I am considering making an audiotape of Footprints in the Dew….
Welcome back. I spent the past weekend doing a book signing in Kansas City at the largest gun show in the state which was held at the KCI Expo Center at the airport which is a place I wrote about a few weeks ago. It was great fun and the attractions in Kansas City are hard to beat. Of course, baseball is big this time of year but the city also offers great architecture some excellent museums and top of the line restaurants and shopping.
While I’ve been traveling over the last few weeks I also got the opportunity to work on another project. I have been planning another book but many people have suggested that I look into making an audiobook of Footprints in the Dew.
Not being familiar with audiobooks, I naturally did some research to find out more about them and what is required to produce one. The websites Silksoundbooks.com and Wikipedia both had plenty of information on the topic.
The first “talking book” as it was called was created in the United States during the 1930s when the Library of Congress started a project called “Books for the Adult Blind Project” in 1934. Excerpts from the Bible and writings by Helen Keller were made available on long playing phonograph records. Throughout the 1930s this was the technology of choice for recordings made by both the Royal National Institute for the Blind in Great Britain and the American Foundation for the Blind in the United States.
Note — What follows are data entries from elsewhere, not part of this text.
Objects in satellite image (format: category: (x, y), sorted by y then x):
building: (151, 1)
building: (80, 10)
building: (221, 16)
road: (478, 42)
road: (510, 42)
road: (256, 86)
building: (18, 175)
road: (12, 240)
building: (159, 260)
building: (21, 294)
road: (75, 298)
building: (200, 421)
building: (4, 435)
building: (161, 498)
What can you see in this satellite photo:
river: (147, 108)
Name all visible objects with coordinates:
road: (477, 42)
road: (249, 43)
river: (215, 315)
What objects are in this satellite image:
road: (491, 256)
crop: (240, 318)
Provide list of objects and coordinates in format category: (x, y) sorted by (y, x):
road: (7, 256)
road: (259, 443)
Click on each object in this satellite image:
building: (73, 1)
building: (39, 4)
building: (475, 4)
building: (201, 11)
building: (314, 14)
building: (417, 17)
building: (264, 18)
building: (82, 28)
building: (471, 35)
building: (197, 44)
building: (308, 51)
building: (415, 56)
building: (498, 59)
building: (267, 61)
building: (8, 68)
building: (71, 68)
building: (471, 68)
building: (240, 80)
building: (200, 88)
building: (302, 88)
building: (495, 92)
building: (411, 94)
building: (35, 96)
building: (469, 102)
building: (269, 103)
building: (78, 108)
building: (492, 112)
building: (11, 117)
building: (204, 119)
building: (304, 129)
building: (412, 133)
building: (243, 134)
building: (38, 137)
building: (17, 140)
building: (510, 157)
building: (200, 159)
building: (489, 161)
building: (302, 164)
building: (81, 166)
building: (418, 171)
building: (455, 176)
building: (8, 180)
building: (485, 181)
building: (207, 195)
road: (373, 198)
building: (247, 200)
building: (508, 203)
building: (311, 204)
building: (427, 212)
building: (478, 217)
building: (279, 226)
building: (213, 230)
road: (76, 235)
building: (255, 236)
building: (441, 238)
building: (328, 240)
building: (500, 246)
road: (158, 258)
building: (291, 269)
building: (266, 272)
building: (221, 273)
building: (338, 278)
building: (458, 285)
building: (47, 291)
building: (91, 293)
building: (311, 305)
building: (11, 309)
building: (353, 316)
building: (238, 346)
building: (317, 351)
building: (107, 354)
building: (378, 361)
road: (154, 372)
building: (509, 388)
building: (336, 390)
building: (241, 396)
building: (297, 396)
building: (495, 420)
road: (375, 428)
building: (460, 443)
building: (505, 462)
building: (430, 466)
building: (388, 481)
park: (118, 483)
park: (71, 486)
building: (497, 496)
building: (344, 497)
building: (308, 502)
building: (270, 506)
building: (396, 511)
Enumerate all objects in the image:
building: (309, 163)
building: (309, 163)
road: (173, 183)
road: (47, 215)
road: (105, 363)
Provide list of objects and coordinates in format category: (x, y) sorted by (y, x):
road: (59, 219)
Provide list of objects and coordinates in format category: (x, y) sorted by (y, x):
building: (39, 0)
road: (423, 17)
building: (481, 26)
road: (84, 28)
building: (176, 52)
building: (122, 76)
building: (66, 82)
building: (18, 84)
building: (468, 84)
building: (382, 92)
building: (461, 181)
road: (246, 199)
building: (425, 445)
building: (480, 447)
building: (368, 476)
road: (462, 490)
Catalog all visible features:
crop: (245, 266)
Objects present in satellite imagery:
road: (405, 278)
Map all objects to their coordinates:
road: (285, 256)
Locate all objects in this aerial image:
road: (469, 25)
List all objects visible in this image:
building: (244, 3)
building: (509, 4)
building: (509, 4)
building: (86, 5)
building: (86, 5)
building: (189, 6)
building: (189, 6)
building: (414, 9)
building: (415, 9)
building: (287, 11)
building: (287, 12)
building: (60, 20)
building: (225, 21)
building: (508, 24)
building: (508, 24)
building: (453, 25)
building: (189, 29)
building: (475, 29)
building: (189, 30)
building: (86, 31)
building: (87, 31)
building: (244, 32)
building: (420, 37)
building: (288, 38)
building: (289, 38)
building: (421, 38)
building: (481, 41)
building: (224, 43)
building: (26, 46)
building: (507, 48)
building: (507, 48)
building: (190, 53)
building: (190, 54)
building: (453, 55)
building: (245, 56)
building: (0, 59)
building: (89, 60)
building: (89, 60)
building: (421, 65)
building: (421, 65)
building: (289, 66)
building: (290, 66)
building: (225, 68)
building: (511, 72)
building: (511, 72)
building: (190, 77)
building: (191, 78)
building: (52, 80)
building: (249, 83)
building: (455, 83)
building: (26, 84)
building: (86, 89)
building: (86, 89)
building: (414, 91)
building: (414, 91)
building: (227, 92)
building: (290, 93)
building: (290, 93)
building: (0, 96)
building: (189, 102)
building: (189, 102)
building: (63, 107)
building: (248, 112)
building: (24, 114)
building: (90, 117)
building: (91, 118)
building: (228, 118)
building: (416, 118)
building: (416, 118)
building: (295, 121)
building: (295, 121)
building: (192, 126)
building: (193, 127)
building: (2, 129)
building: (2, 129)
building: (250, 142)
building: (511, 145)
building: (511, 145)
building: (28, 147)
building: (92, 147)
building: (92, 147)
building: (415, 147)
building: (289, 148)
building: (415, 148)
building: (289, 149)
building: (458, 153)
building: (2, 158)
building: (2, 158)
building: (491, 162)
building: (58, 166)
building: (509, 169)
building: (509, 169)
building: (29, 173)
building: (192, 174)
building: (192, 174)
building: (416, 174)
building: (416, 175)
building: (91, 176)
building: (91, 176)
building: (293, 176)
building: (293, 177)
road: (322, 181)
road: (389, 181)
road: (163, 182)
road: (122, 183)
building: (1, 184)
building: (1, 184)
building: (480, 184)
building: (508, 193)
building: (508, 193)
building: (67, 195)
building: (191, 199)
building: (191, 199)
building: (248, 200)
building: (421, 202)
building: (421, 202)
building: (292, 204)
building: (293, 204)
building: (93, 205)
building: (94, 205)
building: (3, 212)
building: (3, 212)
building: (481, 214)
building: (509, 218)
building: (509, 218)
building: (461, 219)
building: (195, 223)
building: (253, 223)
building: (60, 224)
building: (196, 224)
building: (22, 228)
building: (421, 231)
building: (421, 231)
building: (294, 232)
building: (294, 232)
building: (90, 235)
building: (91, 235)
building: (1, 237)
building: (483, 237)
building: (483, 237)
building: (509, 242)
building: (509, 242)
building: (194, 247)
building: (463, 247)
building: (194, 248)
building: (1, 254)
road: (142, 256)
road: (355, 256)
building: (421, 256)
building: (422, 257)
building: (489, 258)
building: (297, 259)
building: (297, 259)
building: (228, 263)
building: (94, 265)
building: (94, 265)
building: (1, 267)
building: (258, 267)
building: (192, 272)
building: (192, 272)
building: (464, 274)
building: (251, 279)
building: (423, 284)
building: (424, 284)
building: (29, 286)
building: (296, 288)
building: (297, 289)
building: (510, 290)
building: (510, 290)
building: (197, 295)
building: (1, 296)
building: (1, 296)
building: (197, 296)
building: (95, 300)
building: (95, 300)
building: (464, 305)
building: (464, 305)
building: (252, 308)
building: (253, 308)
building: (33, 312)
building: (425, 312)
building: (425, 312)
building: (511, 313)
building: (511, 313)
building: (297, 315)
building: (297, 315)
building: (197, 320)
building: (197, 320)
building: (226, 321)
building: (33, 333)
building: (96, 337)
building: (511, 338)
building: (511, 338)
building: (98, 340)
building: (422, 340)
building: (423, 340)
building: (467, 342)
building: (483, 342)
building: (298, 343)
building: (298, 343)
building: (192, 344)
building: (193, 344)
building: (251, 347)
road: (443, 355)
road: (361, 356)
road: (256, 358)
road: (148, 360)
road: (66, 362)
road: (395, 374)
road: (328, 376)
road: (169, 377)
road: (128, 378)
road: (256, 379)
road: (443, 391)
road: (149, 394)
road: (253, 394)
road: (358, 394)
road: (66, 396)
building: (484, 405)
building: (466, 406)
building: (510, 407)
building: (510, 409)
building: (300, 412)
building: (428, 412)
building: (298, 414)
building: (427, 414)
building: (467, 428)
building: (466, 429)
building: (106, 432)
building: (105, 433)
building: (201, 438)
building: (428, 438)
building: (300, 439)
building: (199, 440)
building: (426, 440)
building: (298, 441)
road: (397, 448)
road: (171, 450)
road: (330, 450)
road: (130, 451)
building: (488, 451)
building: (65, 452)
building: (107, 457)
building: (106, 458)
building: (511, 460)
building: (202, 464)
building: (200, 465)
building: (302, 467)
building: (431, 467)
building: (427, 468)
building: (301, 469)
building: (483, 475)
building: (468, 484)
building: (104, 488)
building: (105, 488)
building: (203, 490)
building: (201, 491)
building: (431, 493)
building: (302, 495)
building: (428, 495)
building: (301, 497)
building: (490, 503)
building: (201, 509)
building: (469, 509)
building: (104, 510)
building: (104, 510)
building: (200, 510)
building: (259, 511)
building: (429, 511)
In 1949 both organizations began using magnetic tapes for their recordings but these tapes had to be loaded and threaded into the specially designed players which was difficult for blind people. Fortunately, the introduction of audiocassette tapes which were immediately adopted by the National Library Service for the Blind in the U.S. removed this barrier. These tapes became widely popular with sighted people as well and publishers began issuing spoken word versions of their books along with printed editions. It wasn’t long before public libraries in the U.S. and the U.K. purchased the tapes making them easily accessible.
In the 1990s the availability of audiobooks on CDs increased their popularity and tens of thousands of recordings were made. I found that today virtually every bestselling book has been recorded. Most of these recording are “abridged” or reduced versions because usually a recording of the full text requires many CDs.
Most recently, the advent of the internet has made audiobooks available by download to devices such as MP3 players, Smartphones and tablets. Audible.com which was founded in 1998 was the first website dedicated to selling digital audiobooks and is still a leader in the industry.
In 2005 Librivox was established in Canada with the goal of making digital audiobooks available for free and they currently have thousands of titles available for download.
Typically, the production of an audiobook consists of a narrator sitting in a recording booth reading the text while an engineer and a director record and direct the reading. If a mistake is made, the recording is stopped and the narrator reads it again. With recent advancements in recording technology, many audiobooks are now produced in home studios by narrators who work independently. An audiobook would make Footprints in the Dew accessible to more people and I’ll keep you posted on my progress.
Coming up this week for me its OKC today, Tulsa on Thursday and then onto Springfield, MO where I’ll be hanging out at tradeshow designed for a group of people called “preppers”. These folks believe in preparing themselves to live off the grid in case of a manmade or natural disaster. The show will offer all kinds of survival gear such as gas masks, water purification systems and body armor. The show itself is called “the Springfield Prepper and Green Living Expo. It should be interesting.